Unity Environment: Tennis
This projects goal is to utilize Deep Reinforcement Learning (DRL) to train two agents to control one tennis bat each to keep the ball from touching the ground.
(source: https://s3.amazonaws.com/video.udacity-data.com/topher/2018/May/5af7955a_tennis/tennis.png)
In RL the environment defines what the agent will learn. In this case the environment allows the agent to choose the magnitude of 2 dimensions of its action in each timesequence. The action space is continuous, which poses the essence, as well as the challenge in this project. Every action dimension must be in range -1 to 1.
Also the state space is not discrete, but continuous and is perceived by the agent in 24 dimensions. (24 continuous input features)
The rewards of the environment, which serve as reinforcement for the agent to learn, are assigned when its rules are fullfilled:
A reward of +0.1 is given when the agent hits the balla cross the net. A penalty of -0.01 is given when the ball hits the ground, or if the ball gets hit out-of-bounds.
The task is episodic. To solve the problem the average score must exceed +0.5 for at least 100 consecutive episodes.
The following system prerequisites are required to get it running with my instructions:
- Windows 10 64-Bit.
- Anaconda for Windows.
- GPU with CUDA support(this will not run on CPU only, as its explicitly disabled). Cudatoolkit version 9.0.
- Set up conda environment with Python >=3.6
- Conda create –name <env_name> python=3.6
- Install Jupyter Kernel for this new environment.
- python -m ipykernel install --user --name <Kernel_name> --display-name "<kernel_name>".
- Download ML-Agents Toolkit beta 0.4.0a.
- install it by running following command, with activated conda environment in the directory of ml-agents, that contains the setup.py.
- pip install -e . .
- install PyTorch.
- conda install pytorch torchvision cudatoolkit=9.0 -c pytorch.
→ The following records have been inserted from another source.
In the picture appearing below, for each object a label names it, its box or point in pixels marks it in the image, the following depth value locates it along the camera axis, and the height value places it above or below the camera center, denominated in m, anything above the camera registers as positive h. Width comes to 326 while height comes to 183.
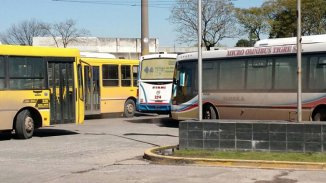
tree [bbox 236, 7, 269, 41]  57.13 +6.33
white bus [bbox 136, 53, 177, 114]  23.81 -0.09
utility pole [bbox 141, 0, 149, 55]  31.20 +3.13
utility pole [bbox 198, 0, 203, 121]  13.27 +0.28
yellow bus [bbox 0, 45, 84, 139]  16.62 -0.21
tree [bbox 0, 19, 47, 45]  73.29 +6.62
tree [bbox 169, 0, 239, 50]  50.31 +5.86
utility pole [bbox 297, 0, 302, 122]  11.89 +0.61
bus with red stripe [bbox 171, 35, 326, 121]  16.92 -0.07
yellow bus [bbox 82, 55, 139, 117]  24.88 -0.20
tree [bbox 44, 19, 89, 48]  70.38 +6.04
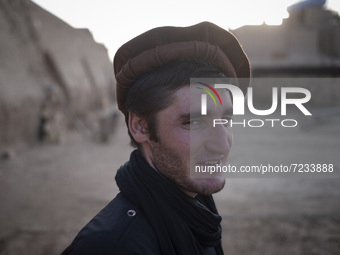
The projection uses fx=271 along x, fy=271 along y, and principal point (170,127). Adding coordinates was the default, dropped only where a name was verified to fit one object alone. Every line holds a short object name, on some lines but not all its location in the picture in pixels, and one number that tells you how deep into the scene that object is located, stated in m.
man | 1.12
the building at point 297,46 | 17.70
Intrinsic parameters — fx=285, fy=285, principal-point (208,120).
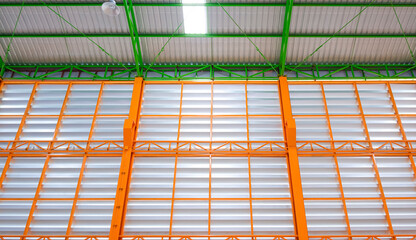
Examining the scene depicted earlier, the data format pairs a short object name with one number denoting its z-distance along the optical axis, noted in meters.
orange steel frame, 18.27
- Get Unity Environment designed for this project.
- Windows (64-bit): click here.
- Place the file in the DRLND GitHub repository, in the
p3_collab_comp/
folder, and unzip (or decompress) the file.
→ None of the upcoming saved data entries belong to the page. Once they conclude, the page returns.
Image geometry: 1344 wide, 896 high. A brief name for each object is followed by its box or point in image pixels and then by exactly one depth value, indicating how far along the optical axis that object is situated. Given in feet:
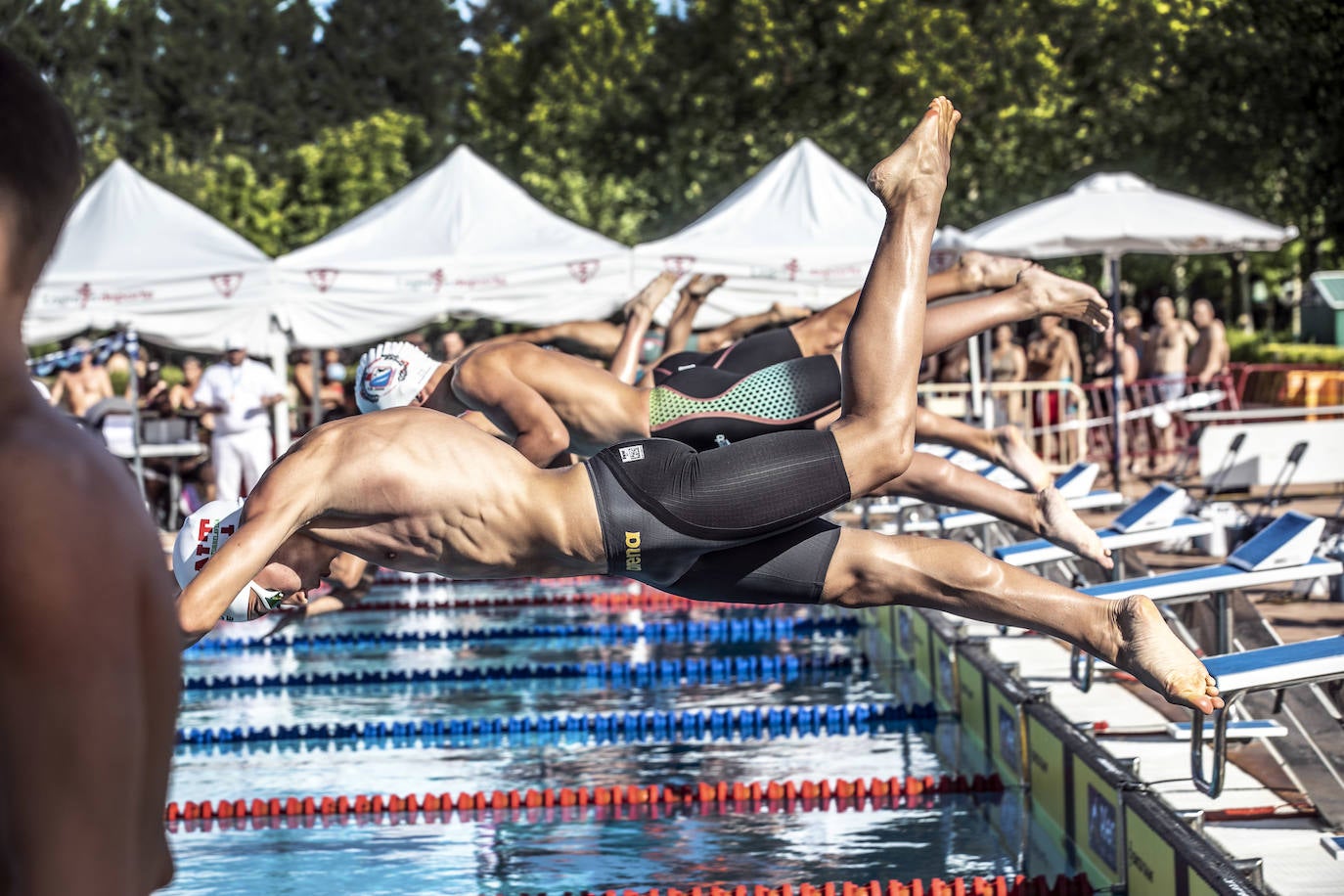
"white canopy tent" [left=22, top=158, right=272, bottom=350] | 46.75
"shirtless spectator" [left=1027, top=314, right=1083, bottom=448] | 53.42
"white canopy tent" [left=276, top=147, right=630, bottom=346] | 47.70
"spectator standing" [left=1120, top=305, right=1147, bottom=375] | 57.72
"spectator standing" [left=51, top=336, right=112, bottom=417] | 53.98
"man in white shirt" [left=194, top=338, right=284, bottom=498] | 46.78
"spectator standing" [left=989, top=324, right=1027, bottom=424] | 53.93
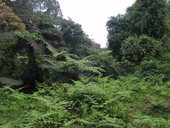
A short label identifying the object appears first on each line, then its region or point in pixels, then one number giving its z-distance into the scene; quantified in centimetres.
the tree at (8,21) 1031
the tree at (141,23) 1107
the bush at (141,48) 1049
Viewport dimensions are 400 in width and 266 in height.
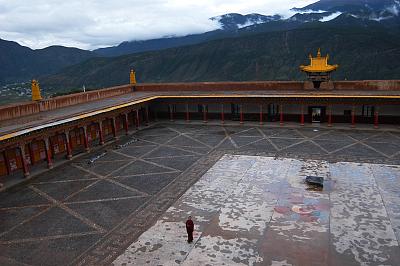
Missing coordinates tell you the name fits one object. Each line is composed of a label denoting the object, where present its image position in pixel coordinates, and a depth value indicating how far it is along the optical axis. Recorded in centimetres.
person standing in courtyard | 1413
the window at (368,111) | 3366
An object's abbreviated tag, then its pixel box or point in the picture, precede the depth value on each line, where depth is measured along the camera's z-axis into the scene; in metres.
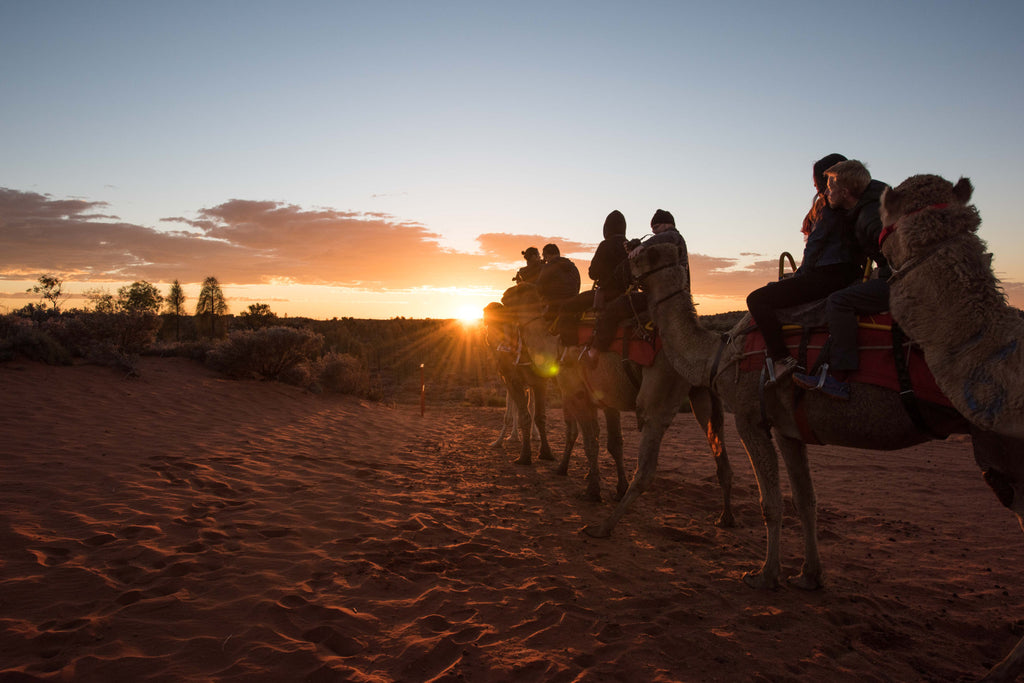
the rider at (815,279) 3.94
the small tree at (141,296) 38.53
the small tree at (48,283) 26.81
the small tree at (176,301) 42.09
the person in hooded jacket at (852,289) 3.44
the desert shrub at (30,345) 10.74
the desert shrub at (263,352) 14.77
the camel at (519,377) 9.10
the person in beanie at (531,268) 9.90
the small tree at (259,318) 29.09
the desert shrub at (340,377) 17.91
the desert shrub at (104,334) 12.16
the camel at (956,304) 2.73
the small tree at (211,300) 44.19
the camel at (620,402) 5.39
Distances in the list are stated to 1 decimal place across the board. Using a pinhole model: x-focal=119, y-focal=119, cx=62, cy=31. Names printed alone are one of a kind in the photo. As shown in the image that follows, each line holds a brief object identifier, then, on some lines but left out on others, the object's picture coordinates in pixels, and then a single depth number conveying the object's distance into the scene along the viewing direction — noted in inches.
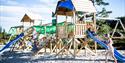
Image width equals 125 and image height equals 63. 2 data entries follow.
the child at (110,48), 193.9
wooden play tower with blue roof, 249.2
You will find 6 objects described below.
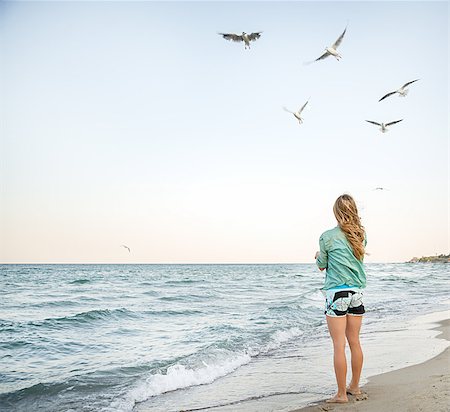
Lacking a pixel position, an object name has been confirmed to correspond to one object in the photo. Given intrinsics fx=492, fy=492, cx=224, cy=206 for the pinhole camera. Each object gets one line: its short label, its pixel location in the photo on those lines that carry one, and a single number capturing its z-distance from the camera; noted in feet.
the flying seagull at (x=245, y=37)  35.40
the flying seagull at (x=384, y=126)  39.68
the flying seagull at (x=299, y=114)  41.34
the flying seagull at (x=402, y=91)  37.52
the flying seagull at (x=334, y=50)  35.22
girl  13.82
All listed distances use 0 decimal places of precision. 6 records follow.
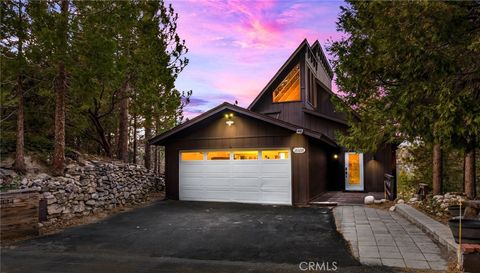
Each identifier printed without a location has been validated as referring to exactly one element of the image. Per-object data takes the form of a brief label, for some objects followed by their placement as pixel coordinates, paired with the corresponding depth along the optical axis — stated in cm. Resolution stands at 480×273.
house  1157
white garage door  1169
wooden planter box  690
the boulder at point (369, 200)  1122
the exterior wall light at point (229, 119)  1238
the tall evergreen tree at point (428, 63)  550
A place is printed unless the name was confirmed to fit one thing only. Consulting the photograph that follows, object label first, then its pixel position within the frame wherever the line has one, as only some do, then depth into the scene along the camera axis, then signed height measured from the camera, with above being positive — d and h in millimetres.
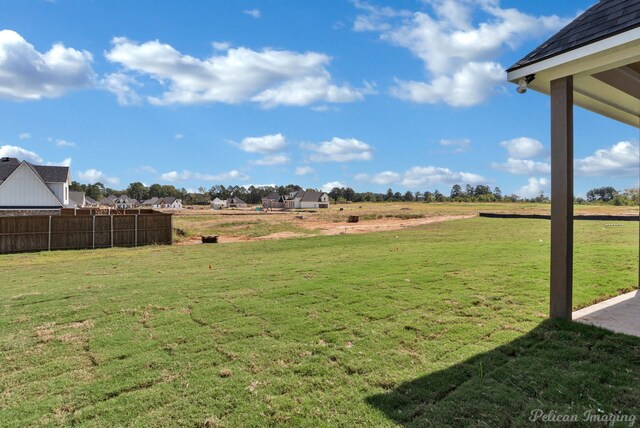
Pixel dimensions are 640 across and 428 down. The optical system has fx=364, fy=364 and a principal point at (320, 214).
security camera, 4867 +1710
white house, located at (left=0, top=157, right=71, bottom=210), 26781 +1445
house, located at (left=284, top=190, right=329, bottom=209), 92938 +2162
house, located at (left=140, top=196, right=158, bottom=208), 114375 +1797
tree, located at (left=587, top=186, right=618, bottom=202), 90875 +4229
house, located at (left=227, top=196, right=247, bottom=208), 114794 +1595
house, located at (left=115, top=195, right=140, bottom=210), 102625 +1562
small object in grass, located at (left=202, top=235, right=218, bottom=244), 20375 -1806
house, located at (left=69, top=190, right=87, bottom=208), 44259 +1099
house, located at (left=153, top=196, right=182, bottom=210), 106562 +1397
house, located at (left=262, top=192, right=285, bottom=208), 100438 +2000
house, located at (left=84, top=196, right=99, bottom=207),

Follow the instructions in the Jupyter notebook file Tennis.ipynb
to train the agent! For explanations, please see the attached Report.pdf and the comments in the code of model.py and ddpg_agent.py.
After approximately 500 training episodes the agent will reach the average score of +0.5 for 100 consecutive episodes, which defines this environment as solved.
In this project an "actor-critic" DDPG, as defined in Continuous control with deep reinforcement learning by Timothy P. Lillicrap et al., with some adjustments to allow multi-agent learning, was implemented.
To improve exploration of this agent stochastic Ornstein-Uhlenbeck was added to the selected action, which lead to an improved learning curve.
In order to make the DRL agent more stable in regards to auto-correlation of weights adjustments, the "Fixed Q-Targets" method was utilized combined with a "Replay Buffer". We update the target neural networks (NN) wiht a "soft-update" method after each training step. Thereby the target network (see "Fixed Q-targets" ) is iteratively updated with the weights of the trained "regular" NN.